Giving evidence to the Commons Public Accounts Committee, permanent secretary Sir Tom Scholar said that David Cameron – who was acting as an adviser to the firm – had rung him directly on his official mobile phone.
He said that the former prime minister – who had his number because he used to work for him when he was still in office – had also sent him a series of text messages in relation to the firm’s proposals.
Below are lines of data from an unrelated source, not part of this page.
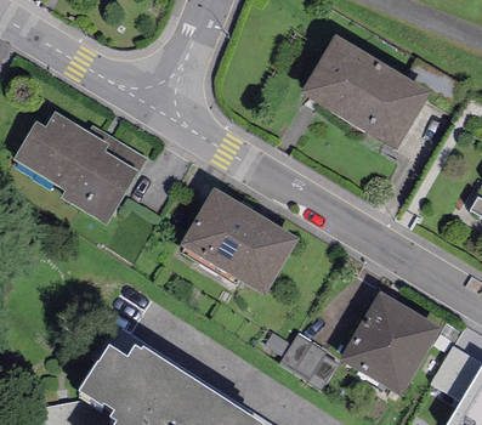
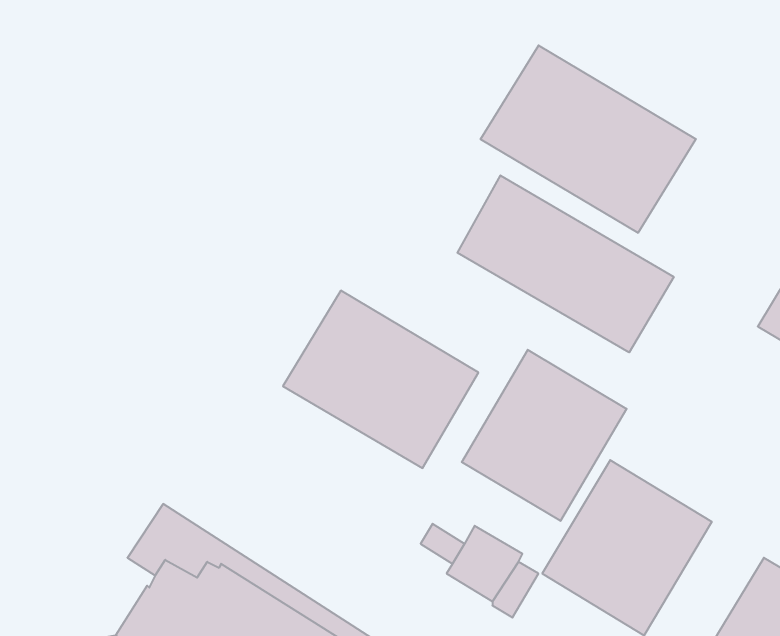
building: [12,109,136,223] -> none
building: none -> [457,175,674,352]
building: none -> [462,350,627,521]

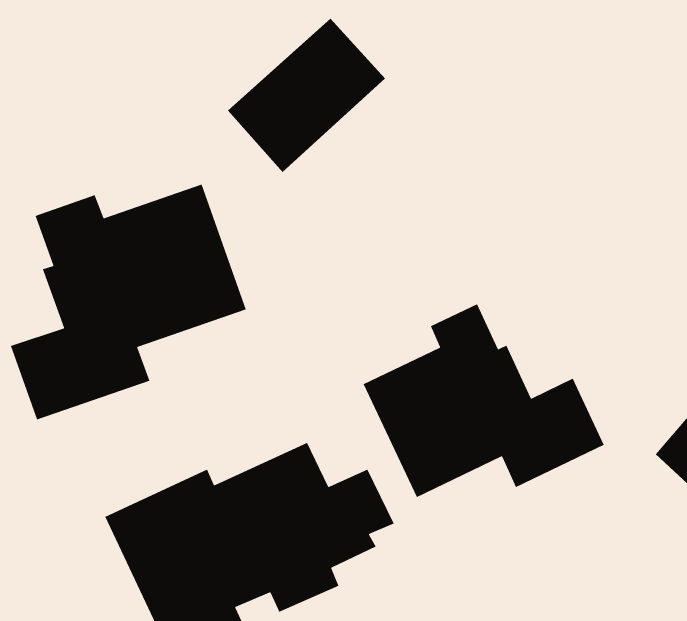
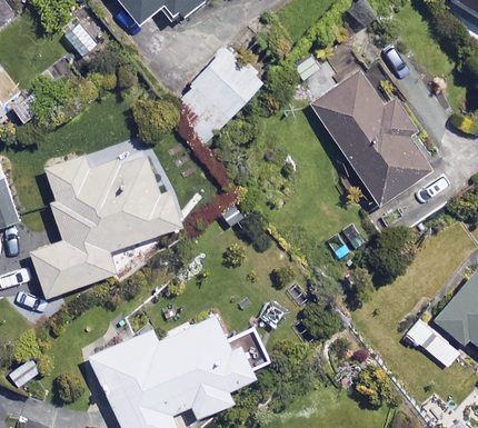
building: none -> [310,70,432,206]
building: [362,303,605,498] -> none

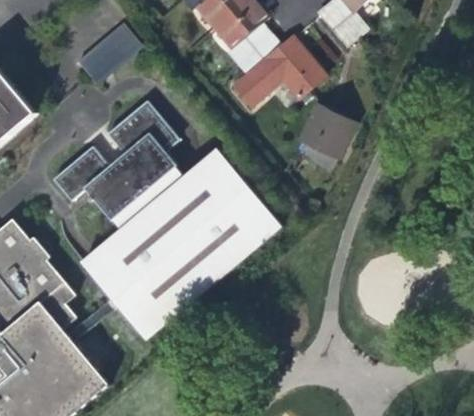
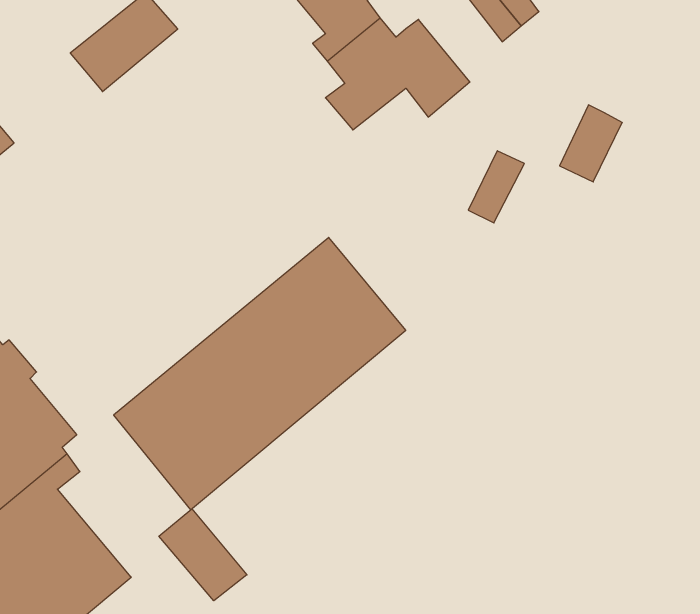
building: [53,101,233,282] -> none
building: [299,106,338,154] -> [560,105,622,182]
building: none -> [159,509,247,601]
Charles Roxburgh, the second permanent secretary in the department, said he had had a series of nine virtual meetings with the firm’s founder Lex Greensill and Bill Crothers, the former head of government procurement, who had also gone on to join it.
But he said that each of the proposals it put forward had been rejected after consideration by officials.
Sir Tom told the committee that he believed the Treasury had dealt with the company’s approaches – including from Mr Cameron – in a “completely appropriate way”.
He said that the former prime minister had contacted him in April last year over a proposal Greensill had made to join the Government’s Covid Corporate Financing Facility (CCFF).
“If a former minister that I have worked with asks to talk to me, I will always do that,” he said.
“The call I took from Mr Cameron was not a substantive discussion of the proposal. It was simply a call to draw it to my attention. I said ‘Thank you very much, this is something we are looking at. Charles Roxburgh is the person leading on it’.
“We were approached quite persistently from this company. We listened to what they said. We analysed it, we tested it and in the end, despite them submitting a series of successive proposals, we decided to reject them all.
“I think that is a completely appropriate way of dealing with the matter.”
The officials were pressed by Tory MP Sir Geoffrey Clifton-Brown as to why they spent so much time dealing with proposals which he described as “dodgy” and sounding “like a Ponzi scheme”.
Sir Tom said that at the time – at the start of the pandemic – the Treasury had been under “immense pressure” to do more to support business.
“Everybody said we were too slow, not doing enough, should be more ambitious, so we were investigating a whole series of ways in which we could support the flow of credit to businesses,” he said.
The disclosures over Mr Cameron’s lobbying activities on behalf of Greensill – including sending texts to Chancellor Rishi Sunak – led to Boris Johnson ordering a review by the senior lawyer Nigel Boardman.
The collapse of the firm – which filed for insolvency in March – has threatened thousands of UK jobs at Liberty Steel which was dependent on its finance.
Mr Roxburgh said the firm’s proposal to join the CCFF had been the rejected because it did not meet the Treasury’s criteria.
“They were proposing that special purpose vehicles could have access to the scheme and that was not consistent with the scheme’s design,” he said.
“They were suggesting that the CCFF should buy commercial paper that had non-standard terms and again that was not consistent with the design.”
Further proposals it put forward to improve the delivery of finance to small businesses active in the supply chains of large companies were, he said, also turned down.
Mr Roxburgh said he had not felt under any “inappropriate pressure” from ministers when considering the applications.
Following the disclosure that Mr Crothers had joined Greensill while still working in Whitehall, Cabinet Secretary Simon Case ordered all senior civil servants to declare if they had outside jobs.
Sir Tom said none had been found in his department.